Experimental and observational studies
The statistical analysis of a dataset is always dependent on how the data have been collected. An experimental study, e.g. a randomised clinical trial, can be designed in such a way that validity problems (selection bias, misclassification bias, confounding bias) are prevented, for example using concealed treatment allocation, randomisation of patients to treatment, and masking of the treatment. The statistical analysis can then focus entirely on precision issues such as estimating sample size and statistical power, testing null hypotheses and estimating effect size. Such interventions are, however, impossible in an observational study. Validity issues need instead to be addressed in the statistical analysis, usually by adjustments, but this can be successful only when the analyst knows what to adjust for and if the necessary data have been available in the dataset. This is generally not the case.

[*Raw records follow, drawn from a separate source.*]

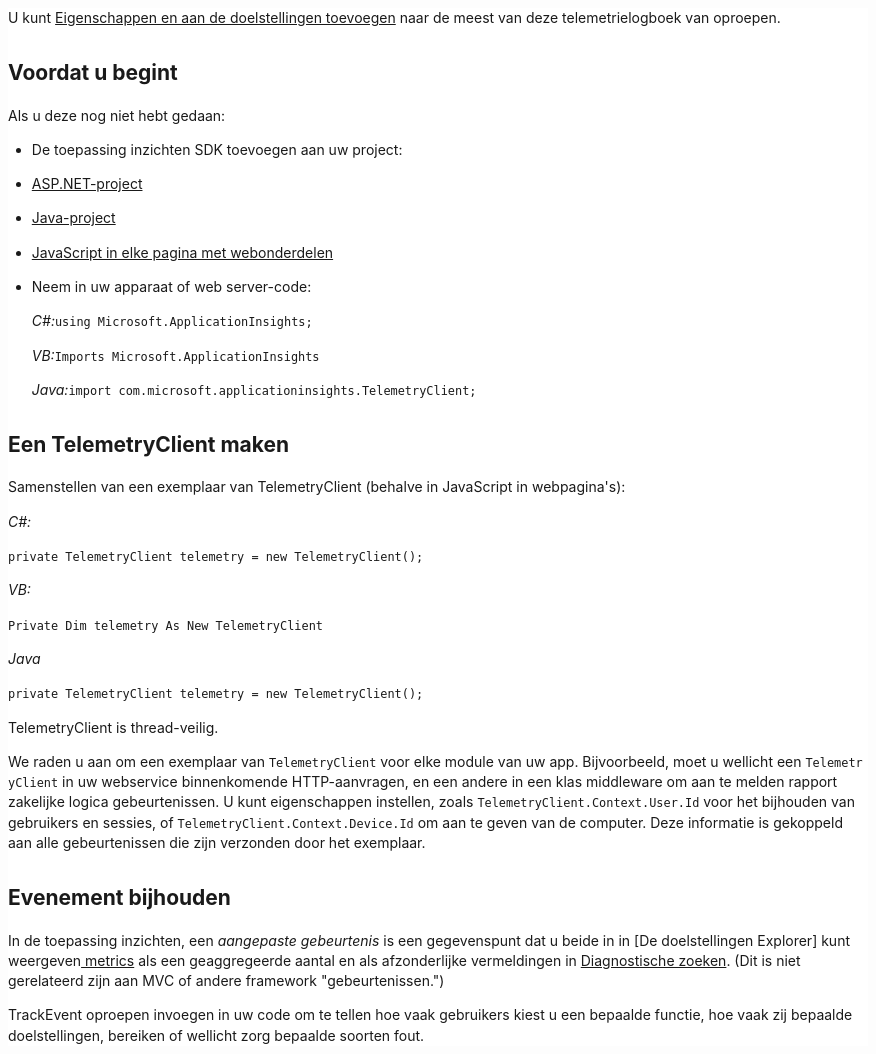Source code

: U kunt [Eigenschappen en aan de doelstellingen toevoegen](#properties) naar de meest van deze telemetrielogboek van oproepen. 


## <a name="prep"></a>Voordat u begint

Als u deze nog niet hebt gedaan:

* De toepassing inzichten SDK toevoegen aan uw project:
 * [ASP.NET-project][greenbrown]
 * [Java-project][java] 
 * [JavaScript in elke pagina met webonderdelen][client]   

* Neem in uw apparaat of web server-code:

    *C#:*`using Microsoft.ApplicationInsights;`

    *VB:*`Imports Microsoft.ApplicationInsights`

    *Java:*`import com.microsoft.applicationinsights.TelemetryClient;`

## <a name="construct-a-telemetryclient"></a>Een TelemetryClient maken

Samenstellen van een exemplaar van TelemetryClient (behalve in JavaScript in webpagina's):

*C#:* 

    private TelemetryClient telemetry = new TelemetryClient();

*VB:* 

    Private Dim telemetry As New TelemetryClient

*Java*

    private TelemetryClient telemetry = new TelemetryClient();

TelemetryClient is thread-veilig.

We raden u aan om een exemplaar van `TelemetryClient` voor elke module van uw app. Bijvoorbeeld, moet u wellicht een `TelemetryClient` in uw webservice binnenkomende HTTP-aanvragen, en een andere in een klas middleware om aan te melden rapport zakelijke logica gebeurtenissen. U kunt eigenschappen instellen, zoals `TelemetryClient.Context.User.Id` voor het bijhouden van gebruikers en sessies, of `TelemetryClient.Context.Device.Id` om aan te geven van de computer. Deze informatie is gekoppeld aan alle gebeurtenissen die zijn verzonden door het exemplaar.


## <a name="track-event"></a>Evenement bijhouden

In de toepassing inzichten, een *aangepaste gebeurtenis* is een gegevenspunt dat u beide in in [De doelstellingen Explorer] kunt weergeven[ metrics] als een geaggregeerde aantal en als afzonderlijke vermeldingen in [Diagnostische zoeken][diagnostic]. (Dit is niet gerelateerd zijn aan MVC of andere framework "gebeurtenissen.") 

TrackEvent oproepen invoegen in uw code om te tellen hoe vaak gebruikers kiest u een bepaalde functie, hoe vaak zij bepaalde doelstellingen, bereiken of wellicht zorg bepaalde soorten fout. 


[client]: app-insights-javascript.md
[config]: app-insights-configuration-with-applicationinsights-config.md
[create]: app-insights-create-new-resource.md
[data]: app-insights-data-retention-privacy.md
[diagnostic]: app-insights-diagnostic-search.md
[exceptions]: app-insights-asp-net-exceptions.md
[greenbrown]: app-insights-asp-net.md
[java]: app-insights-java-get-started.md
[metrics]: app-insights-metrics-explorer.md
[qna]: app-insights-troubleshoot-faq.md
[trace]: app-insights-search-diagnostic-logs.md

One consequence of these differences in study design is that the results from experimental studies are considered more accurate and reliable than results from observational studies. Another consequence is that even with the same statistical methods, different analyses strategies may be necessary. For example, regression analyses are often used in an experimental study to account for randomisation stratification factors and for baseline value when estimating change from baseline, but the purpose of using regression analysis in an observational study is usually to adjust estimated effect sizes from confounding by association with competing risk factors.
Common mistakes in manuscripts include the usage of trial terminology (e.g. primary and secondary outcomes and intention-to-treat) in observational studies, where these terms have no relevant definition, and the usage of observational analysis strategies (confounding adjustments) in randomised trials, where confounding already has been prevented by randomisation.